Driving success through instructional design stuff

Client

Project Type

Role

Year

Background

Product Consultants at Automattic (internally, “Happiness Engineers”) partner directly with users of Automattic’s products to identify and achieve their goals. Depending on the user, this work ranges from providing simple how-tos, sales, and billing help, all the way to engaging in complex troubleshooting, bug reporting, collaboration with product teams, writing custom code, etc. Given the breadth of these expectations, and the various tools involved throughout the course of their work, new hires to the Product Consultant division require significant support and guidance to ensure they have the greatest possible impact on user experiences quickly and efficiently.

Hypothesis

After considering a variety of options (splitting existing lessons into smaller chunks, adding more practical assessments, adjusting when different lessons were taken, etc.), I proposed a fundamental reorganization of all of the Product Consultant training materials around the competencies (knowledge, behaviors, or tendencies that lead an individual to be successful in a given activity) Product Consultants were expected to have rather than broad topics as they were at the time.

This option addressed both problem statements. Reorganizing the content around competencies would make the training more focused and practical as requested by Onboardees (by chunking information by competency, and encouraging clear application), and also create a much more flexible pathway through the materials—avoiding duplication and other existing structural issues—and allowing for direct mapping to evaluation based on the actual expectations set out for Product Consultants at Automattic.

This plan was pitched using visual maps and outlines I created (examples above), along with specific data points, and estimations of the work required. After clarification and discussion, it was approved by all stakeholders.

The first step in reorganizing the programs around competencies was to determine the exact competencies expected of our Product Consultants. I took a combined approach to this, interviewing team leads in charge of managing the performance of Product Consultants, and building on my initial audit of our existing onboarding programs to directly synthesize competencies we expected based on what was covered in the existing materials. In addition to laying the foundation for our work, this approach allowed us to quickly perform gap analysis to see where our current materials were lacking, and also where they were out of scope.

This was divided into categories, and “leveled” based on the expected progression of skills. For example, the broad competency area “Troubleshooting” was broken into “Basic Troubleshooting,” and “Advanced Troubleshooting,” and then into specific competencies across a few levels of increasing difficulty.

This inventory formed the basic information architecture of our new onboarding programs, and was opened up to feedback from stakeholders to ensure alignment with our needs.

Phase 2

After incorporating feedback from stakeholders, we moved on to lesson development—pulling from existing content where possible. The majority of our lesson developers were not experts in instructional design (or design processes more generally), so I worked with another instructional designer to ideate on common lesson elements we expected to use. Based on this, I designed a series of reusable lesson templates and lesson elements to guide the lesson planning and review process.
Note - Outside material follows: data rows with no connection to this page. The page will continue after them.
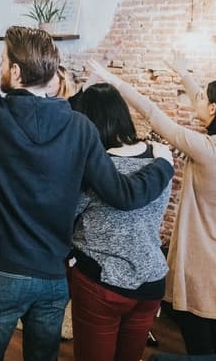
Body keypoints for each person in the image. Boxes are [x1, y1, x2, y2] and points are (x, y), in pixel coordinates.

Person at [0, 0, 174, 361]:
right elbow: (123, 194)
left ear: (18, 73)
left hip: (1, 271)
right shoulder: (80, 127)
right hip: (53, 275)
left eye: (3, 61)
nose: (0, 67)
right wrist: (162, 164)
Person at [89, 53, 216, 355]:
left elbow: (152, 113)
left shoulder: (208, 150)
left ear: (214, 109)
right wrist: (184, 74)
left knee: (201, 348)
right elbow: (202, 99)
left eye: (203, 98)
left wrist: (114, 81)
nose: (197, 100)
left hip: (200, 263)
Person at [68, 83, 172, 361]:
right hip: (151, 279)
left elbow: (67, 216)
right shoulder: (159, 157)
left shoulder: (95, 166)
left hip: (101, 281)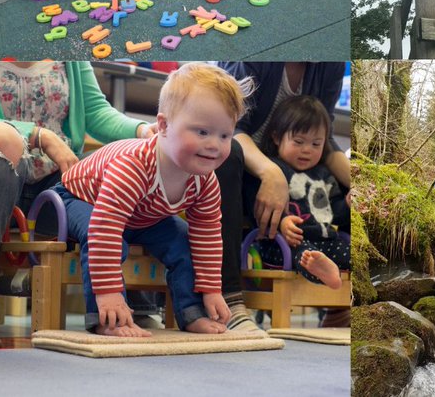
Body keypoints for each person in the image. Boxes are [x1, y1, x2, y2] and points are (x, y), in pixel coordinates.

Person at [0, 62, 154, 348]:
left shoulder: (71, 56)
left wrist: (142, 130)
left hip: (58, 183)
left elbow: (97, 113)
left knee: (124, 173)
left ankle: (132, 305)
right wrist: (39, 135)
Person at [54, 63, 246, 336]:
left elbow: (208, 236)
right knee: (106, 237)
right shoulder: (133, 167)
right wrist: (108, 293)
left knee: (184, 240)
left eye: (225, 135)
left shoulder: (205, 180)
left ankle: (192, 313)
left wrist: (212, 289)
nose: (214, 144)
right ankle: (106, 319)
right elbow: (104, 228)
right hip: (81, 199)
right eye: (202, 132)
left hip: (139, 215)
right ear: (164, 125)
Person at [218, 62, 348, 330]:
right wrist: (270, 171)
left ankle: (340, 304)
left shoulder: (331, 65)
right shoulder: (254, 58)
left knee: (353, 190)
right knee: (226, 160)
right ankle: (230, 297)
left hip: (315, 223)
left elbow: (325, 132)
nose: (307, 148)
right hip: (245, 155)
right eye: (300, 142)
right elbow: (229, 127)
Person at [256, 95, 347, 289]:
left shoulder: (324, 173)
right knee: (304, 253)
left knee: (351, 251)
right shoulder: (272, 169)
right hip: (285, 244)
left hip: (326, 241)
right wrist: (282, 222)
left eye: (316, 144)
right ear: (277, 137)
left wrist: (347, 203)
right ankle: (324, 269)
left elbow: (336, 213)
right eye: (298, 142)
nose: (307, 150)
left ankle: (329, 269)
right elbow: (260, 205)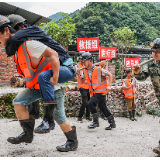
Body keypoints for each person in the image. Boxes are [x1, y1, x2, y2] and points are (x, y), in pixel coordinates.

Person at [0, 15, 78, 152]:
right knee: (18, 101)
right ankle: (27, 134)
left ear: (6, 30)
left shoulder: (29, 44)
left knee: (59, 115)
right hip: (39, 85)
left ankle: (72, 140)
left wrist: (54, 77)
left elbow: (53, 55)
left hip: (52, 83)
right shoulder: (17, 49)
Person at [132, 38, 160, 156]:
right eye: (153, 51)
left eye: (157, 51)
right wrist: (137, 72)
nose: (154, 54)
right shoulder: (151, 64)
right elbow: (142, 77)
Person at [77, 52, 116, 130]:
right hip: (94, 92)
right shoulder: (85, 71)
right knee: (103, 107)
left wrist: (109, 85)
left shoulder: (98, 69)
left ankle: (95, 122)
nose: (83, 63)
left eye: (84, 61)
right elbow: (81, 82)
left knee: (91, 103)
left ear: (90, 60)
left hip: (101, 91)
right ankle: (112, 123)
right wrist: (77, 73)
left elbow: (110, 75)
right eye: (82, 62)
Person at [76, 51, 92, 123]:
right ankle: (80, 116)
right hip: (82, 86)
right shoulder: (78, 66)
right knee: (85, 102)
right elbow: (80, 76)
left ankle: (88, 116)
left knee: (89, 102)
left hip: (88, 86)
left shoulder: (88, 66)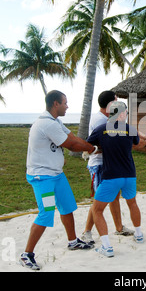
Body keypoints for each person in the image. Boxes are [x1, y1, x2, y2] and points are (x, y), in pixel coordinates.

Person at [20, 90, 96, 271]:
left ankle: (72, 241)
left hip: (57, 175)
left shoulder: (56, 121)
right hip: (42, 177)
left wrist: (89, 146)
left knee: (67, 207)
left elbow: (72, 138)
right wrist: (92, 148)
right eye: (65, 103)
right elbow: (71, 145)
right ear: (56, 104)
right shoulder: (47, 124)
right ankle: (27, 254)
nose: (67, 106)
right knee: (46, 214)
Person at [86, 101, 146, 257]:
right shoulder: (130, 129)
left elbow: (88, 144)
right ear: (120, 114)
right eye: (125, 113)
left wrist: (99, 149)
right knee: (132, 203)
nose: (126, 115)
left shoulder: (101, 129)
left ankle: (107, 247)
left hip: (111, 176)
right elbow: (136, 143)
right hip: (129, 174)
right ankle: (139, 234)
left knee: (97, 209)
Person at [81, 91, 134, 245]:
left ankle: (119, 227)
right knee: (99, 201)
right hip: (99, 164)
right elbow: (97, 144)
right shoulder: (100, 120)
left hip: (109, 163)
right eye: (116, 101)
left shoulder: (106, 119)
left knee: (114, 196)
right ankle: (87, 232)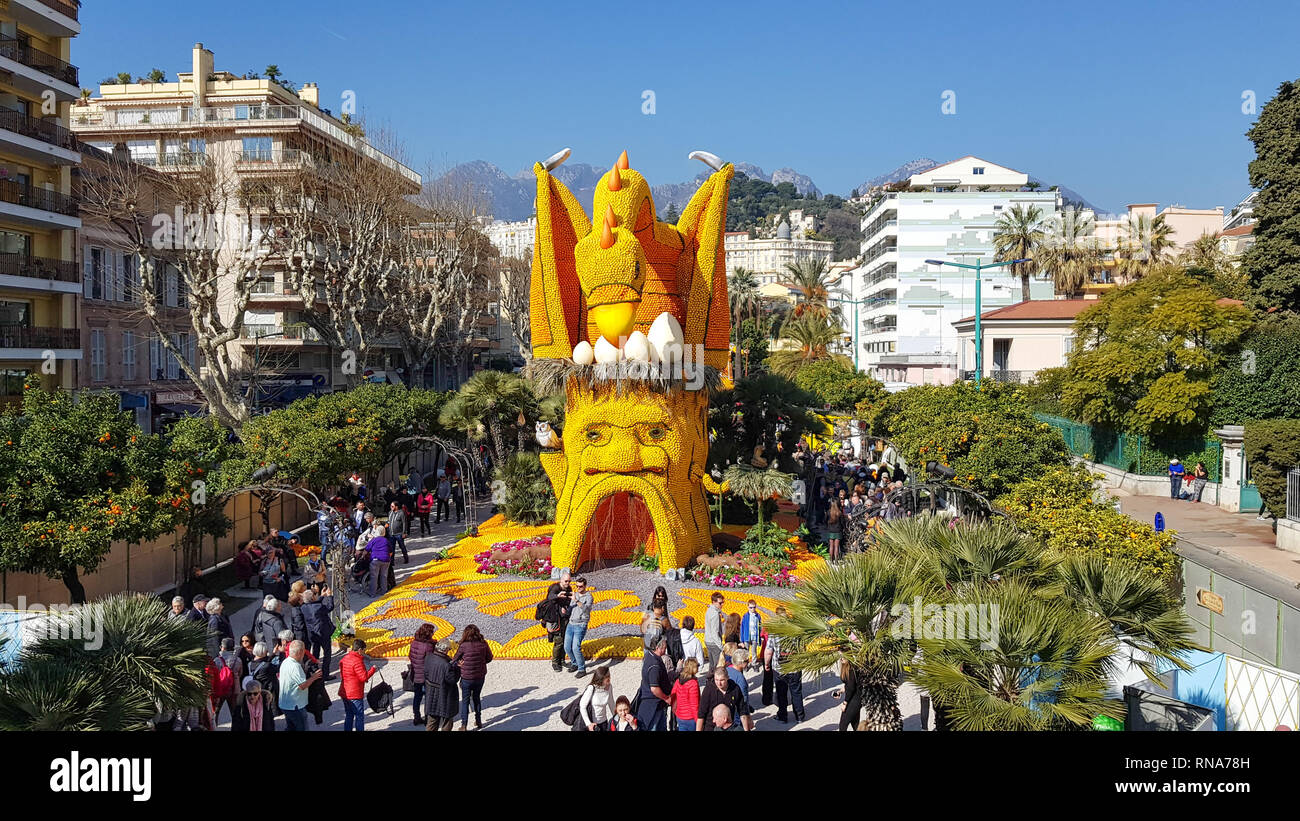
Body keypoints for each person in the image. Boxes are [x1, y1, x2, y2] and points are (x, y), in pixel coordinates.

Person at [451, 624, 494, 731]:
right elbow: (489, 658)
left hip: (466, 677)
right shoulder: (483, 644)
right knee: (476, 698)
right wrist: (481, 662)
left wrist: (460, 664)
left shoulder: (464, 646)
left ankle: (464, 725)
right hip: (479, 676)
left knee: (465, 701)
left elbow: (455, 659)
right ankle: (478, 720)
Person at [765, 623, 805, 724]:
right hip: (795, 667)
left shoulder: (774, 633)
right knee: (796, 692)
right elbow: (803, 648)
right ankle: (799, 716)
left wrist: (766, 664)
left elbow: (769, 651)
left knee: (781, 693)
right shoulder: (796, 630)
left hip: (779, 668)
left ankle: (783, 716)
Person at [278, 640, 321, 731]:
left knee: (291, 728)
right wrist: (314, 677)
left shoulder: (285, 662)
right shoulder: (295, 666)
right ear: (300, 652)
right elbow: (302, 685)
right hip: (295, 706)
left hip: (286, 704)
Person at [635, 635, 673, 731]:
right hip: (653, 704)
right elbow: (654, 689)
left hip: (656, 702)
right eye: (664, 647)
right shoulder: (654, 666)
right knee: (655, 726)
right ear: (657, 648)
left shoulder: (649, 655)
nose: (665, 649)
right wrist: (666, 698)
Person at [339, 639, 378, 732]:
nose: (364, 653)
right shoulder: (357, 661)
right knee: (359, 716)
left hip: (344, 691)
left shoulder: (345, 658)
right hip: (355, 693)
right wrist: (373, 669)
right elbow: (363, 677)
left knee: (349, 715)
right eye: (364, 650)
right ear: (360, 649)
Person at [423, 638, 460, 731]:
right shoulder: (446, 665)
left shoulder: (428, 657)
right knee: (447, 722)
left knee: (432, 721)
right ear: (446, 650)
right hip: (445, 695)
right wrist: (458, 669)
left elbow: (425, 673)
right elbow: (452, 680)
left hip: (431, 693)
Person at [698, 664, 749, 731]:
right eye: (716, 680)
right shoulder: (709, 690)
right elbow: (701, 714)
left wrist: (746, 729)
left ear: (727, 678)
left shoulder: (735, 689)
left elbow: (742, 711)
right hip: (710, 727)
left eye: (722, 680)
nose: (719, 683)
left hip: (727, 727)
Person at [301, 587, 335, 680]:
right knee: (327, 654)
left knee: (315, 652)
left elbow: (313, 604)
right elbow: (330, 607)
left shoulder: (303, 607)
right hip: (323, 633)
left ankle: (315, 671)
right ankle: (325, 674)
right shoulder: (319, 607)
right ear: (312, 598)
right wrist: (329, 596)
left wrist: (321, 596)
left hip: (313, 634)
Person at [542, 571, 573, 673]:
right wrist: (558, 596)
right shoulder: (555, 588)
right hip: (555, 619)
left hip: (564, 618)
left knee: (565, 640)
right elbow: (550, 598)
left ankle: (562, 659)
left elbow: (568, 601)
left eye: (569, 581)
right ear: (561, 580)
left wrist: (565, 607)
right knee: (558, 641)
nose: (567, 583)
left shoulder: (569, 588)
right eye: (565, 581)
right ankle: (555, 662)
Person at [408, 622, 437, 726]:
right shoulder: (428, 646)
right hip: (426, 676)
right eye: (432, 632)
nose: (433, 634)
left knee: (417, 697)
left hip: (416, 675)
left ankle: (416, 717)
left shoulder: (414, 642)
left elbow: (410, 656)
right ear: (428, 633)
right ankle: (427, 718)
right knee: (428, 697)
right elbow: (431, 660)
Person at [566, 576, 594, 677]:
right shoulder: (575, 594)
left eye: (580, 587)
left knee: (575, 647)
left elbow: (586, 609)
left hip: (581, 624)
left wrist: (577, 601)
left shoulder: (589, 597)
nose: (578, 588)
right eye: (577, 586)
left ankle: (582, 669)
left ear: (585, 586)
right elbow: (571, 608)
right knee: (567, 647)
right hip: (571, 623)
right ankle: (574, 663)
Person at [576, 666, 613, 732]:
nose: (609, 678)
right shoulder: (591, 688)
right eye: (607, 677)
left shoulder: (609, 687)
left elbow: (611, 703)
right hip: (592, 724)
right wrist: (588, 724)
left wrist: (617, 718)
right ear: (601, 678)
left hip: (604, 722)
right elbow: (582, 706)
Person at [670, 658, 701, 731]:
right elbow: (694, 705)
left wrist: (675, 710)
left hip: (680, 716)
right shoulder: (693, 683)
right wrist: (698, 721)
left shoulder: (678, 680)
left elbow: (673, 696)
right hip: (690, 718)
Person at [367, 526, 392, 597]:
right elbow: (390, 552)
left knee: (374, 577)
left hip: (375, 560)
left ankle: (372, 593)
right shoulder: (386, 540)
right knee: (384, 576)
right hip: (386, 560)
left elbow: (367, 549)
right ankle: (384, 591)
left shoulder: (374, 540)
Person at [837, 657, 861, 732]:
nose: (841, 658)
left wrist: (845, 702)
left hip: (855, 699)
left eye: (843, 656)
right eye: (840, 656)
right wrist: (842, 690)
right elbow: (850, 684)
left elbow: (851, 688)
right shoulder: (846, 667)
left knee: (843, 725)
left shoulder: (851, 668)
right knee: (855, 724)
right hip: (856, 698)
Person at [704, 592, 725, 672]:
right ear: (714, 602)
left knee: (712, 665)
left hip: (708, 641)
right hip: (714, 643)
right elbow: (714, 632)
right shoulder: (715, 614)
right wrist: (721, 646)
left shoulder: (710, 609)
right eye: (720, 603)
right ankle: (714, 682)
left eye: (723, 602)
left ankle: (709, 681)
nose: (722, 604)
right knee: (717, 667)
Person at [741, 601, 763, 671]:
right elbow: (742, 627)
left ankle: (754, 664)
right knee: (746, 652)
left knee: (754, 652)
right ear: (748, 607)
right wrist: (742, 639)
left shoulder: (758, 615)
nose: (752, 609)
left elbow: (759, 626)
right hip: (747, 636)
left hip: (754, 636)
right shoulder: (745, 616)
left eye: (754, 607)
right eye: (750, 607)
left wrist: (760, 636)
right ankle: (745, 665)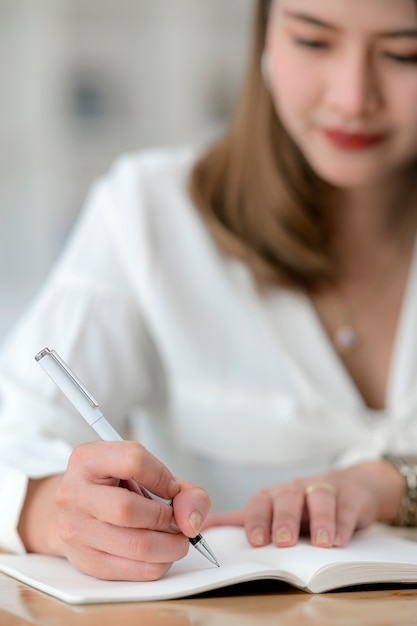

Combined with frequent design review, this allowed lesson developers to focus primarily on writing the content itself while ensuring we maintained high quality and design consistency across the project.

Given the needs of the project and the business, we sourced icons from existing libraries to build a visual language that scaffolded the learning process, and matched choices made in other internal training materials.

Additional design choices in this phase of the project were constrained by established styling on the site used for Automattic’s internal learning management system (powered by WordPress and Sensei LMS—a plugin for WordPress developed by Automattic). Given more time, I would have liked to complete a full refresh of the site’s styles, and pull more color into our lesson elements. However, working directly with the Sensei LMS development team, we were able to request and take advantage of many incremental updates over the course of the project to improve the general layout and flow of lesson content.

In the span of about 6 months, we created over 100 hours of training content across roughly 500 bite-size lessons that could be remixed, adapted, and used across product areas. From this, I was able to design custom paths through the available content for Product Consultants in each product area—giving onboardees the content they need when they need it, and blending it with shadowing and feedback from mentors to further scaffold the onboarding process.

Because we created much more focused and purposeful lessons, we were also able to fill in gaps in the onboardee experience. For example, we more than doubled the amount of time spent on core skills without adding to the time it took to onboard a Product Consultant, and ensured onboardees were supported to demonstrate the things they struggled with most.

  1. a significantly improved onboardee experience (through more focused and practical onboarding materials);
  2. training materials that are much more flexible and adaptive to the needs of the entire business; and
  3. an increased connection between the training Product Consultants receive to their evaluation and overall performance.